Spiderweb by the author of Psycho Robert Bloch might have been originally published in the mid-fifties but the premise of this mystery novel of sorts is still relevant: a self-help guru in whom people place their confidence is really a confidence man.
Just when Eddie Haines is ready to pack in his Hollywood dreams and go back home to Iowa he receives a job offer from Professor Hermann. The Professor's plan is to corner the market by creating and controlling the perfect guru. With training, Haines becomes Judson Roberts, self-help expert.
Bloch is excellent at explaining the scheme and Haines' problems with his doppelganger Judson Roberts, making it clear that Bloch himself was not enamored with tricksters of that ilk
There is a minor glance at Hollywood society here through a couple of secondary character actors who slip in and out of the story.
Spiderweb is a great example of how pulp fiction of the fifties and early sixties had a rhythm all its own. There are, for example, more explanations as to what is going on and the main character is much more introspective yet the suspense and mystery is still there.

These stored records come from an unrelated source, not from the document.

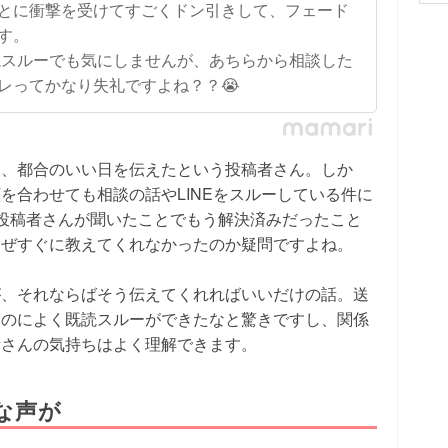
とに衝撃を受けてすごくドン引きして、フェード
す。
既読スルーでも気にしませんが、あちらから相談した
レってかなり失礼ですよね？？😭
め、都合のいい日を伝えたという投稿者さん。しか
を合わせても相談の話やLINEをスルーしている件に
投稿者さんが聞いたことでもう解決済みだったこと
なぜすぐに教えてくれなかったのか疑問ですよね。
が、それならばそう伝えてくれればいいだけの話。送
なのによく既読スルーができたなと驚きですし、関係
者さんの気持ちはよく理解できます。
な声が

Another marked difference between mystery novels of that era and the modern age is the plots were usually more elaborate and, more often than not, the main character was a loner operating in a corrupt world that was darker than it is depicted now; perhaps because black and white were easier to distinguish back then thus the black was blacker.
Spiderweb, published by Hard Case Crime with another Robert Bloch Hollywood based thriller; Shooting Star, is the story of such a loner in a dark world.
This is a fun, well-written, easy read. As the paperback also includes another Bloch mystery, Shooting Star, it is certainly a good bang bang for your buck.